RABAT (Reuters) - Libyans appear determined to safeguard their rich cultural heritage during the popular unrest against leader Muammar Gaddafi, protecting it from the looting seen in neighboring Egypt’s revolution just weeks ago.
Conquered by most of the civilizations that held sway over the Mediterranean, Libya’s rich cultural heritage includes Leptis Magna, a prominent coastal city of the Roman empire, whose ruins are some 130 km (80 miles) east of Tripoli.
The birthplace of emperor Septimius Severus, its amphitheatre, marbled baths, colonnaded streets and a basilica are considered the jewel in the crown of its Roman legacy.
While communication with Libya difficult sketchy amid the uprising against Gaddafi’s four decade rule, two archaeologists who frequently work in the country said cultural artifacts appeared to have been spared the ravages suffered during Egypt’s recent revolt.
“So far there are no records whatsoever of any areas from the cultural heritage of Libya being affected by the troubles,” said Hafed Walda, a Libyan who advises the country’s department of antiquities and once led an excavation at Leptis Magna.
“We’re always worried about this in terms of chaos.

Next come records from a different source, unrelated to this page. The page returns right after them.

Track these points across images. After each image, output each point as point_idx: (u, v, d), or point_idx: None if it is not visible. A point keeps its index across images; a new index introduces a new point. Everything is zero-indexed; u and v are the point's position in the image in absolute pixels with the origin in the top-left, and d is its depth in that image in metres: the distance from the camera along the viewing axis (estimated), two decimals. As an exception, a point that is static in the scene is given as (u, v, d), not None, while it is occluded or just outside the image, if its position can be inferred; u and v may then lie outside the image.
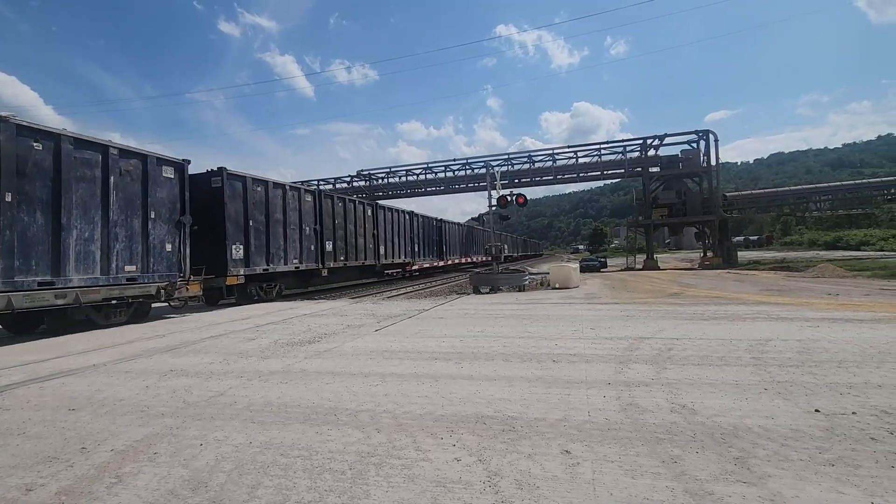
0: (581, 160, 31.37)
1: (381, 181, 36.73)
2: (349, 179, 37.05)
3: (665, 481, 2.36)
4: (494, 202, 16.30)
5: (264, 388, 4.39)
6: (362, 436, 3.12)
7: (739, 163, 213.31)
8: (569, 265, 17.54)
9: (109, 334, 8.39)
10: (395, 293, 15.94)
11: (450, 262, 30.44)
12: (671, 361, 4.83)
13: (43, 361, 6.06)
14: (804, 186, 37.30)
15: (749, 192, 36.85)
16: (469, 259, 34.81)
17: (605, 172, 31.66)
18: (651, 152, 29.67)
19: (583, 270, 22.84)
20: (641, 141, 29.95)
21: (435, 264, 27.75)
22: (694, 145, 28.99)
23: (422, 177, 35.39)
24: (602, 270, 28.12)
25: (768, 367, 4.45)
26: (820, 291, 11.69)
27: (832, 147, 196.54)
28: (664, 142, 29.39)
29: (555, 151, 32.20)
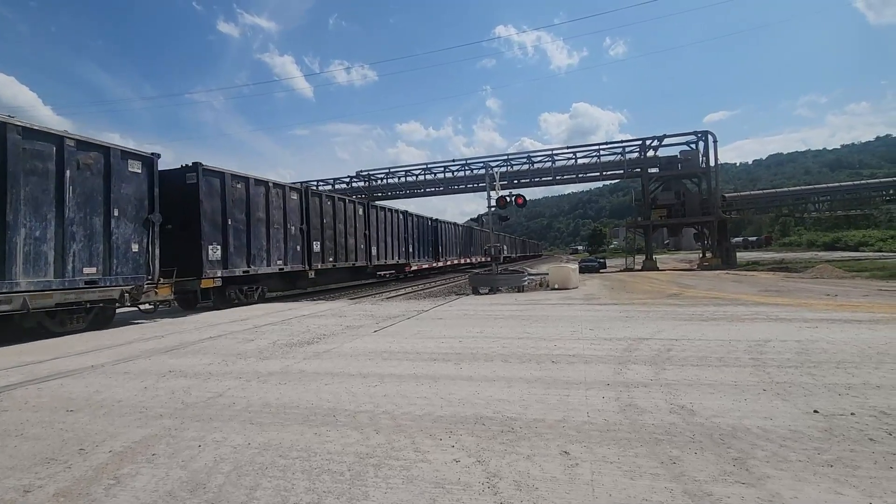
0: (580, 161, 31.36)
1: (381, 182, 36.72)
2: (348, 180, 37.03)
3: (664, 482, 2.36)
4: (493, 203, 16.29)
5: (263, 389, 4.38)
6: (361, 437, 3.12)
7: (738, 164, 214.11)
8: (568, 266, 17.53)
9: (108, 335, 8.38)
10: (394, 294, 15.93)
11: (447, 264, 30.13)
12: (670, 362, 4.84)
13: (41, 362, 6.05)
14: (803, 187, 37.30)
15: (748, 193, 36.84)
16: (468, 260, 34.74)
17: (604, 173, 31.64)
18: (650, 153, 29.67)
19: (582, 271, 22.84)
20: (640, 142, 29.96)
21: (431, 265, 27.33)
22: (693, 146, 29.01)
23: (421, 177, 35.40)
24: (601, 271, 28.11)
25: (767, 368, 4.45)
26: (819, 292, 11.70)
27: (831, 148, 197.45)
28: (663, 143, 29.41)
29: (554, 152, 32.20)
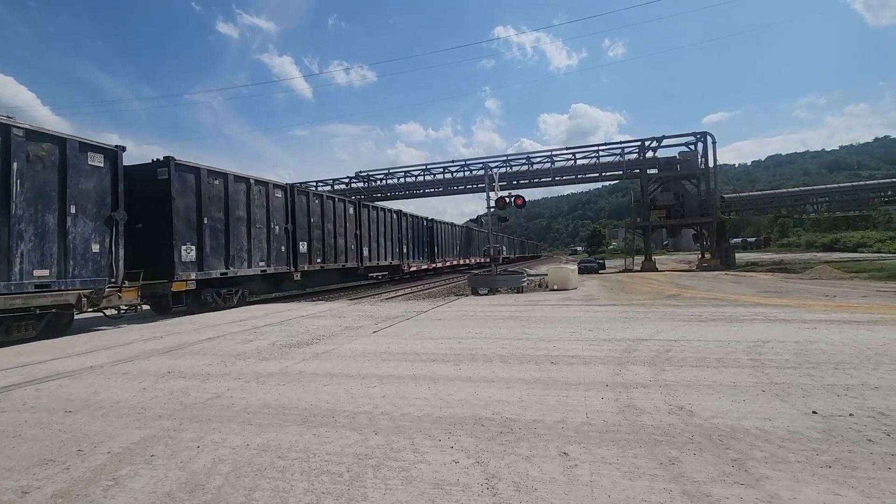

It’s going in the right direction so far but I’m not sure it will carry on like this. I don’t know,” he said from his London base.
In January, looters broke into the Egyptian Museum, home to the world’s greatest collection of Pharaonic treasures, smashing several statues and damaging two mummies, while police battled anti-government protesters in the streets.
An Egyptian crossing into Tunisia told Reuters on Saturday that Sabratha — an ancient Roman town with an amphitheatre and reconstructed theater where Benito Mussolini watched performances during Italian colonial rule — was in the hands of civilians, but the information could not be corroborated.
The Benghazi-based newspaper Quryna had reported earlier in the week a large number of government troops had deployed there.
“Libya is my second home and all this is the worst nightmare,” said British archaeologist Paul Bennett, in Libya three weeks ago in the Cyrenaica region where protests began.
“I hear stories of looting from work camps and alike, these are all relatively remote areas and I suspect local militia are keeping control in villages and towns.
“There are roadblocks ... local people are protecting their property and their neighbors and in doing so are looking after the cultural heritage as well,” Bennett, who is also head of mission at the Society of Libyan Studies in London, said.
He said a team of archaeologists had been evacuated a few days ago and he was in touch with friends and colleagues there.
“All seems to be ok. I don’t have particular concerns that museums will in any way be affected by all this,” he said.
“I’m confident local people will protect (them) and the department of antiquity staff will ensure everything is in order and kept safe.” The department in Tripoli was not reachable for comment.
Libya’s archaeological work began in earnest in the 1930s when fascist Italy, the colonial power, hoped to demonstrate the Roman presence and prove Italy’s historical dominance of the Mediterranean. That work also led to the discovery of oil.
Archaeology took a back seat after Gaddafi’s 1969 revolution although some foreign archaeologists continued work, making finds even during the low point of relations with the West.
“It’s been neglected by the regime for quite a while. At one time it was seen as not Libyan heritage as such but imperialist,” Walda said.
The Gaddafi government had sought to improve resources and infrastructure in recent years, he added, amid efforts to develop tourism.
“I’m hoping attitudes will change — we want the department of antiquity to be seen as part of the Libyan identity and the future of Libya,” Walda said.
Both he and Bennett said they hoped to return to Libya. “We can only hope the situation will stabilize and we’ll be back working together very soon,” Bennett said. “That’s my dream anyway.”